File Discovery
A scan is the process of indexing your filesystem to detect new media files and file changes/updates. Scans are essential for keeping your media libraries up-to-date in Stump. The scanner is a queueable process which will perform these scans for you.
Scans can be isolated to either the library level or the series level. There are no real differences between the two, except that a library scan will scan all series in the library, while a series scan will only scan the selected series.
How does it work?
When you start a scan, Stump will walk your filesystem to detect any new, updated, or otherwise changed series and media. It will then insert these changes into the database, which will make them available to you in the UI.
A high-level overview of the scan process is as follows:
Preliminary checks
Does the library exist on disk? If not, the scan will fail and adjust the library status accordingly.
Build the main task queue
Stump will recursively traverse the filesystem (from the library root) to detect:
- New and valid series
- Missing series
Both are handled immediately and in chunks. Any series which are not missing, including those which were created in the last sub-step, will be added to the main task queue as a WalkSeries
task.
Walk series
This task doesn’t do much itself aside from discovery operations. Stump will recursively traverse the filesystem (from the series root) to detect:
- New and valid media
- Updated media (based on last modified time on disk)
- Missing media
These discoveries are then queued separately to be handled in an isolated manner - they are added to the front of the main task queue.
This growing queue might seem like a problem, but it is actually a feature. In order to keep the scan process as efficient as possible, Stump will not compute all required tasks at the start. As libraries grow in size, this can be a significant performance improvement.
Handle media tasks
Stump will handle the media tasks in the queue, which includes:
- Adding new media to the database
- Updating media in the database
- Mark missing media in the database
All of which are done in chunks, to both provide speedup and to avoid resource exhaustion. The chunk size is planned to be configurable in the future.
New media
Stump will take a chunk of paths and process/build their DB representations in parallel.
Once all paths in the chunk have been processed, they are inserted into the database one by one. This decision was made to avoid situations where one bad file would kill the entire batch of inserts. However, it is trivial to change this behavior in the future if needed.
Updated media
The process for updated media is exactly the same, except that stump diffs the newly built media representation with what already exists. The result of this diff is then used to update the database.
Missing media
Stump issues a single UPDATE
query for the entire set of missing media. This is generally safe since there is just one text column to update.
Cleanup
Stump will perform some cleanup operations, such as:
- Inserting any runtime logs (errors, warnings, etc) into the database
- Updating the library’s last scan time TODO: This is not yet implemented
Optional Processing
You are able to enable or disable certain processing options in the scanner
Metadata
When the Process metadata
option is enabled, Stump will attempt to extract metadata from your media files. For example, ComicInfo.xml
or OPF
files in comic books and ebooks, respectively. This metadata is then stored in the database and can be used to search, filter, and categorize your media.

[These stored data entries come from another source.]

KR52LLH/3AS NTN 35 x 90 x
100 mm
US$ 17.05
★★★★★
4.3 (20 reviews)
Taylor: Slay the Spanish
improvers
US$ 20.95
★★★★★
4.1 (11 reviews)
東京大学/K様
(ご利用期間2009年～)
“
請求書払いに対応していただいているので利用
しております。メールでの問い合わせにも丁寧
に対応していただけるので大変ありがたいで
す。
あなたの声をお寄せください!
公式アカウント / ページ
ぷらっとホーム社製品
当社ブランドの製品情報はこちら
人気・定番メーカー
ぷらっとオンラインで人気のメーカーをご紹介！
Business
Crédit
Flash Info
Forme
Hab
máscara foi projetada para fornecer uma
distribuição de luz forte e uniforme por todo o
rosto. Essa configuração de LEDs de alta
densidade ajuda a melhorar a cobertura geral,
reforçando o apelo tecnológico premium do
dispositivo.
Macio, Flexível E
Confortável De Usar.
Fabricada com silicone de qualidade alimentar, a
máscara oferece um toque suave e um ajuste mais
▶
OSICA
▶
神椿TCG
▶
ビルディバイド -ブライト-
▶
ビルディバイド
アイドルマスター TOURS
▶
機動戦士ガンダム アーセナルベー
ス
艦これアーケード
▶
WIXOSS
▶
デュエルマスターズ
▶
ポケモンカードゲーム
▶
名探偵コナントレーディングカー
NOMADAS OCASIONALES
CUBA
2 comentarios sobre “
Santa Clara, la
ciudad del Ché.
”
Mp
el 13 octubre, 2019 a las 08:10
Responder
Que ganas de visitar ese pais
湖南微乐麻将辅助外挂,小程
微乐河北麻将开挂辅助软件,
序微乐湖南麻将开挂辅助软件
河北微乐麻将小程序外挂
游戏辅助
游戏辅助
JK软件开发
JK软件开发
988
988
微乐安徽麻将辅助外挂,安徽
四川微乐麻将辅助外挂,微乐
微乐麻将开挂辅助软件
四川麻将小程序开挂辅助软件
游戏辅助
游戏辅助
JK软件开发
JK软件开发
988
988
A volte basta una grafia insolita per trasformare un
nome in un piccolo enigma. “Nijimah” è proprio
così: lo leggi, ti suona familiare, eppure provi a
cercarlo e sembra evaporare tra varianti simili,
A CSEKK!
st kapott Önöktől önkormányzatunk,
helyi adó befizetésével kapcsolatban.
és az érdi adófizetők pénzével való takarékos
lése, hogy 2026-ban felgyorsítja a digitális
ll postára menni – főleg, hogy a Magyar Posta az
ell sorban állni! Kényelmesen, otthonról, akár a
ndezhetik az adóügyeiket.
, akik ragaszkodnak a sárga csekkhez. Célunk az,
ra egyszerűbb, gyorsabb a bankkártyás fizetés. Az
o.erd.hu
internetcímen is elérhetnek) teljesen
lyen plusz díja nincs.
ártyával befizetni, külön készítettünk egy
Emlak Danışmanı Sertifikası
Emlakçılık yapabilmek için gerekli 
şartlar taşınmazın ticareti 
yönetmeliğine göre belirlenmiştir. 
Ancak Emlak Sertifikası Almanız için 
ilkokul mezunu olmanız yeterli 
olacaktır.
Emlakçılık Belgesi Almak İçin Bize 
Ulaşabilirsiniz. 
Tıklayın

See the metadata guide for more information.
File Hashing
There are two different hashing options available in Stump. They serve different purposes and may be enabled or disabled independently:
- A generic hash used for file deduplication. This is useful for being able to identify duplicates and prevent clutter in your library.
- A KoReader-compatible hash, used exclusively for KoReader compatibility. See the KoReader integration guide for more information.
If you don’t care about either of these features, you can disable hashing entirely to save on processing time.
File Conversion
Stump supports converting RAR files to ZIP. You can enable this by checking the Convert RAR to ZIP
option. The important thing to note that unless you also enable the Delete RAR after conversion
option, the RAR files will remain on disk after conversion.
Ignore Rules
If you have files that you don’t want Stump to scan, you can define a glob pattern which will be used to filter out any candidate files which match the pattern.
Stump no longer supports .stumpignore
files. Instead, ignore rules can be set during library creation or in the Scanning
section of the library settings. There is no limit to the number of ignore rules you can set, so long as each is a valid glob.
Please note that in some scenarios, updating the ignore rules may not take the desired effect. For example, if you have a file which is already in the database but add an ignore rule for it, the file will not be removed. This is planned to be addressed in the future.
Scheduling scans
You can configure the scheduler to run scans at a specific interval. This is useful for keeping your media libraries up-to-date without having to manually run scans.
To configure the scheduler, navigate to /settings/jobs
, scroll to the Job Scheduling
section towards the top of the page, fill out your desired interval (in seconds), and click the Save scheduler changes
button.
For convenience, there are a few preset options you may select from the dropdown menu. These are:
- Every 6 hours (21600 seconds)
- Every 12 hours (43200 seconds)
- Every 24 hours (86400 seconds)
- Once a week (604800 seconds)
- Once a month (2592000 seconds)
In the future, this section of the UI will change to include scheduling options for more than just scans. However, for now, it is only for scans.